*Problem to solve:* Carry on the forum thread below about dividing a circle in VB 6.0, starting right after the point where it stops.

*Selected excerpt:*
* * *

[RESOLVED] Dividing a circle

[Pine_Apple]

Hi there!
I’m having big trouble trying to design some stimuli for a visual experiment. Mainly because programming (and maths) is not my strong point, plus I’m not even sure if VB can do what I need…

Anyways, I’ve managed to draw a centred circle with specific parameters and a fixation point in the middle, but what I now need is to divide it into 6 equal parts by passing a line through each equally spaced point and the centre. While I know how to do that with a protractor on a piece of paper, I have no clue how to do it in code And it pains me to think this is just the simplest manipulation I need to do in order to draw this stimulus. I’m trying to take it one step at a time and figure out as much as I can on my own, but unfortunately time is against me . I’d appreciate any help, suggestions, advice… Thank you all!

PS: I’m using VB 6.0 and only have basic beginner knowledge.

[Pine_Apple]

Ha! It took me a while, but I brushed up on my trigonometry and I figured it out myself (with little help from Google of course ). I consider this resolved now

[Pine_Apple]

Rrrright... I spoke too soon. I don't mean to be annoying, but I have another problem now. I've created most of the stimuli as I wanted, but there seems to be something wrong. I've uploaded a picture in combination to the code. The small circles within the 'doughnut' shape should be equally spaced from each other and should be centred on the outline of the green circle. However, as it appears obvious from the image - this is not the case. The bottom and top two are not centred where they should be. Also, they are not really equally spaced
Is there something wrong with the code? Am I overlooking something really obvious
My code:
Private Sub Form_Paint()
Const pi As Double = 3.142
'draw the circle on which the stimuli will be centred
Me.Circle (Me.ScaleWidth / 2, Me.ScaleHeight / 2), 5.74, vbGreen

'find points on the circle at specified radians
'(6 equally spaced locations)
'and centre a small circle at each point
Dim x, y As Integer
x = (Cos(2 * pi) * 5.74) + Me.ScaleWidth / 2
y = (Sin(2 * pi) * 5.74) + Me.ScaleHeight / 2
Form1.Circle (x, y), 0.64, vbGreen
Dim x2, y2 As Integer
x2 = (Cos(pi / 3) * 5.74) + Me.ScaleWidth / 2
y2 = (Sin(pi / 3) * 5.74) + Me.ScaleHeight / 2
Form1.Circle (x2, y2), 0.64, vbRed
Dim x3, y3 As Integer
x3 = (Cos(5 * pi / 3) * 5.74) + Me.ScaleWidth / 2
y3 = (Sin(5 * pi / 3) * 5.74) + Me.ScaleHeight / 2
Form1.Circle (x3, y3), 0.64, vbBlue
Dim x4, y4 As Integer
x4 = (Cos(4 * pi / 3) * 5.74) + Me.ScaleWidth / 2
y4 = (Sin(4 * pi / 3) * 5.74) + Me.ScaleHeight / 2
Form1.Circle (x4, y4), 0.64, vbYellow
Dim x5, y5, x6, y6 As Integer
x5 = (Cos(pi) * 5.74) + Me.ScaleWidth / 2
y5 = (Sin(pi) * 5.74) + Me.ScaleHeight / 2
Form1.Circle (x5, y5), 0.64, vbCyan
x6 = (Cos(2 * pi / 3) * 5.74) + Me.ScaleWidth / 2
y6 = (Sin(2 * pi / 3) * 5.74) + Me.ScaleHeight / 2
Form1.Circle (x6, y6), 0.64, vbMagenta

'Draw a point at the centre of each circle
Me.DrawWidth = 3
Me.PSet (Me.ScaleWidth / 2, Me.ScaleHeight / 2)

* * *

*Collected material:*

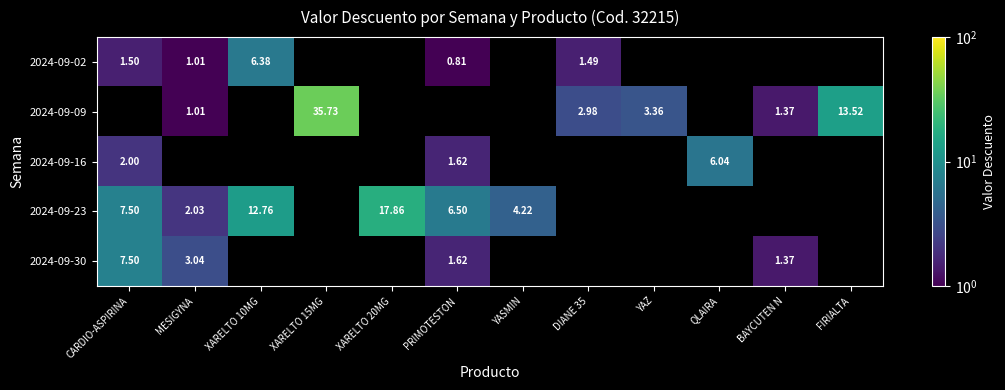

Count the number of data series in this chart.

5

* * *

*Written answer:*
Me.PSet (x2, y2)
Me.PSet (x5, y5)
Me.PSet (x6, y6)
Me.PSet (x, y)
Me.PSet (x3, y3)
Me.PSet (x4, y4)
End Sub

The result:


PS: The scale is set to centimetres.

[Pine_Apple]

Ok, here I am some time later to continue my potentially annoying monologue... I realised my mistake is in declaring variables as Integers when clearly they are NOT whole numbers... duh! When I switch to Double it all works fine

I'm really sorry and kind of ashamed , I promise next time I'll give it at least 24 hours before I post something :P

[ThomasJohnsen]

If you don't want to bother with the trig-functions, the coordinates for the regular unit-hexagon with center (0, 0) are:
{ (1, 0), (0.5, sqrt(3/4)), (-0.5, sqrt(3/4)), (-1, 0), (-0.5, -sqrt(3/4)), (0.5, -sqrt(3/4)) }

[Pine_Apple]

Ah, yes! That would be quite helpful because although I've managed to centre the circles, they're still not equally spaced
However... I'm not sure how to draw a hexagon... I mean, what kind of argument do you use to input these coordinates? I'd be great if there was a Me.Hexagon option, but I sense it's bound to be more to it and I don't seem to be able to figure it out

Oh! And of course, thank you very much for the suggestion!

[opus]

......they're still not equally spaced

As I see it, the coordinates you are using are correct, you are already using the same coordinates as Pine_Apple suggested, although you do compute them using Cos and Sin.
Your point x;y uses Cos(2Pi) and Sin(2Pi) which are 1 and 0
your point x1;y1 uses Cos(Pi/3) and Sin(Pi/3) which are 0.5 and Sqrt(3/4) or better 0.86666..
etc...
So, why do you think your points (which form a hexagon, although "you can't draw it") are not equally spaced?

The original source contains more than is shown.